QUINCY, Ill.—Titan International Inc. suffered net and operating losses last year on 12.4 percent lower sales, but Maurice Taylor Jr., chairman, CEO and president, is confident the leaner firm will be back in the black in 2015 as key markets recover.
Titan's loss from operations reached $97.6 million in fiscal 2014, vs. a profit of $102.4 million in 2013, and the net loss hit $130.4 million vs. earnings of $29.7 million.
Sales fell to $1.9 billion.
Taylor cited drops in demand in all of Titan's major sales categories, currency exchange rate impacts, impairment charges related to asset writedowns and union-led production slow-downs for the company's swing to operating and net losses.

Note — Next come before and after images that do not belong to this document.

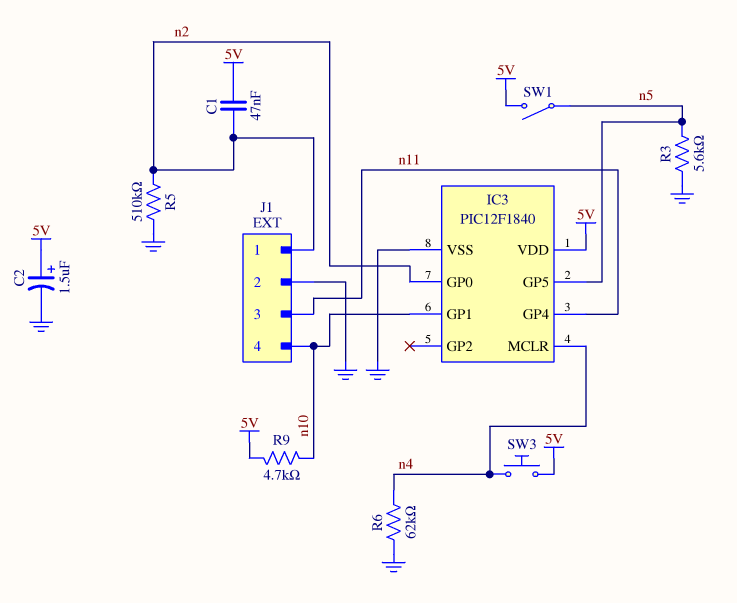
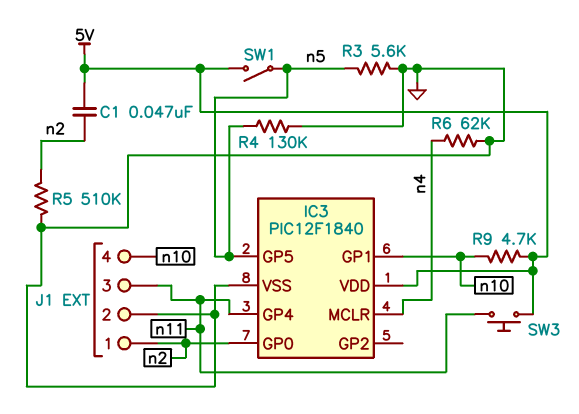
C2: 1.5uF (plus 5V, minus GND) -> none
R4: none -> 130k (GND, n5)
SW3: button (5V, n4) -> button (5V, n11)

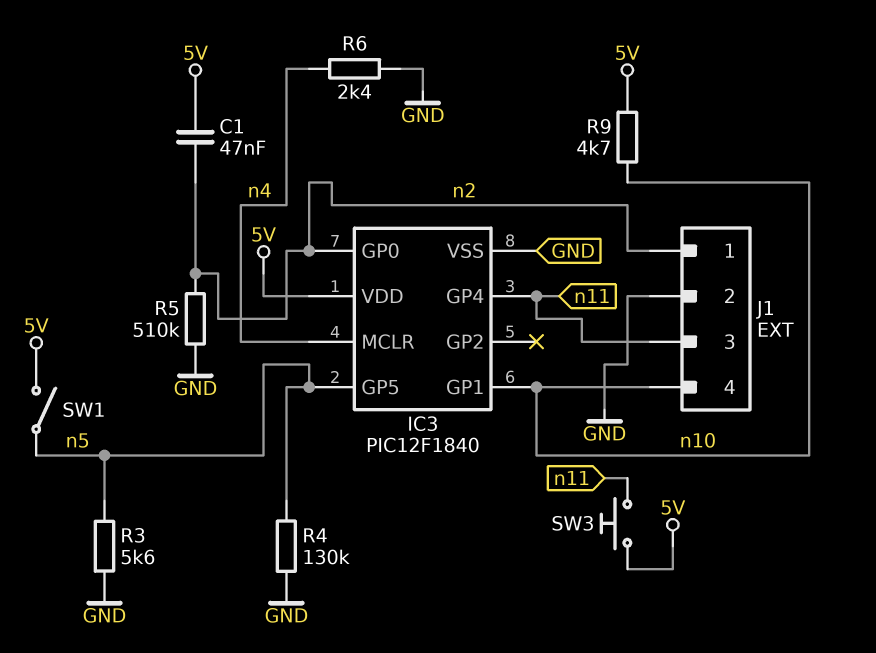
R6: 62k (GND, n4) -> 2.4k (GND, n4)

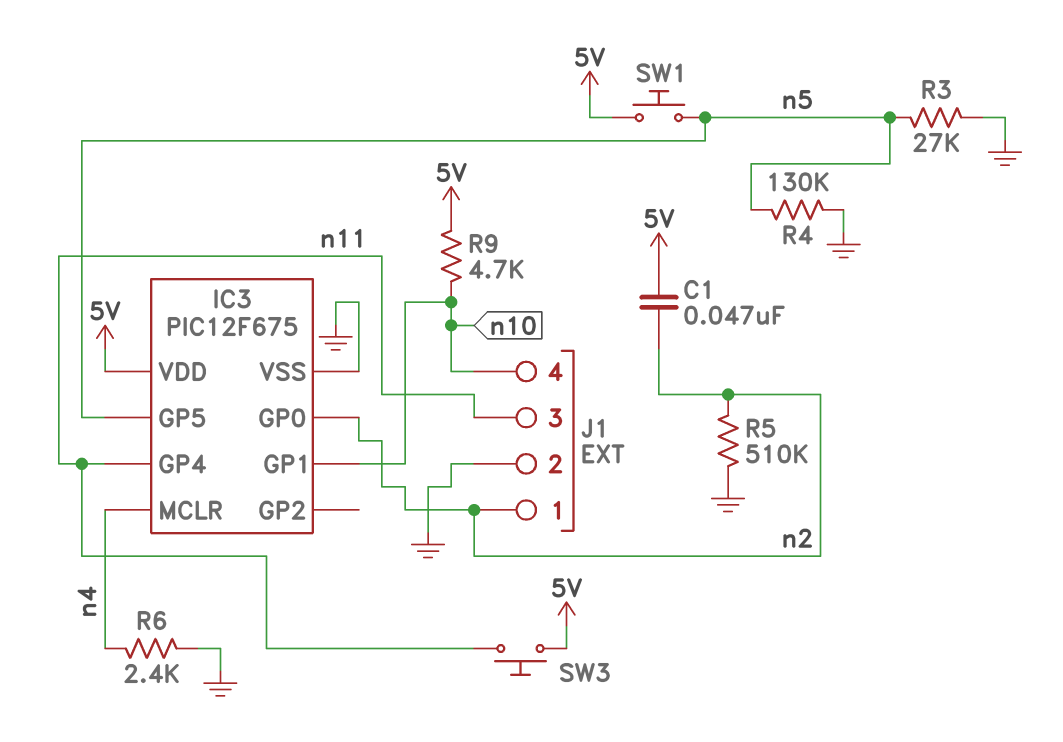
IC3: PIC12F1840 -> PIC12F675
R3: 5.6k (GND, n5) -> 27k (GND, n5)
SW1: switch (5V, n5) -> button (5V, n5)

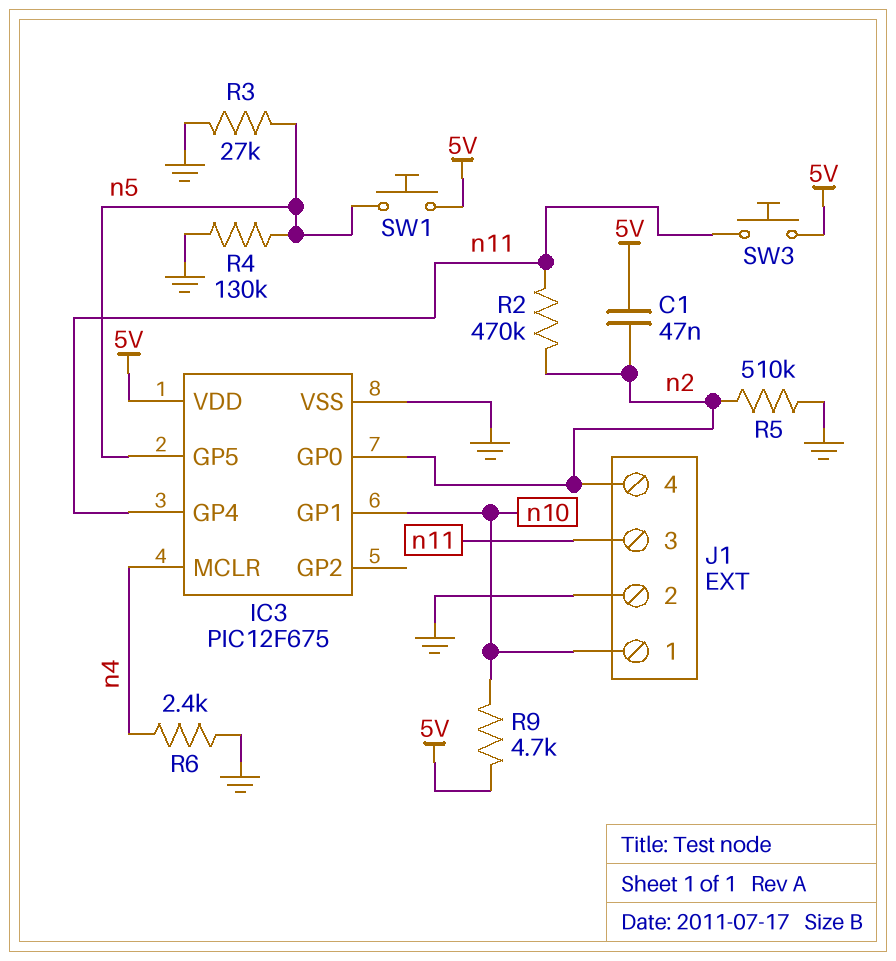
J1 pin 1: n2 -> n10
J1 pin 4: n10 -> n2
R2: none -> 470k (n2, n11)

In response, Titan cut its workforce by 1,900 to match the reduced production. Most cuts were in Russia, where Titan let 1,300 workers go. The company cut 400 in the U.S. and 100 each in Europe and Brazil to end the year with 6,500 employees.
Titan's sales plunged in the fourth quarter, falling 34.7 percent to $383.3 million, and the loss from operations hit $66.6 million.
Taylor noted that both the agricultural and earthmoving/construction sectors had weak years in 2014, especially in the higher value-added, higher horsepower equipment categories.
During the year, Titan took $23.2 million in asset impairment and $16.7 million in inventory writedowns, reflecting the accelerated deterioration of the company's business in the large mining sector and overstocked inventories of those products.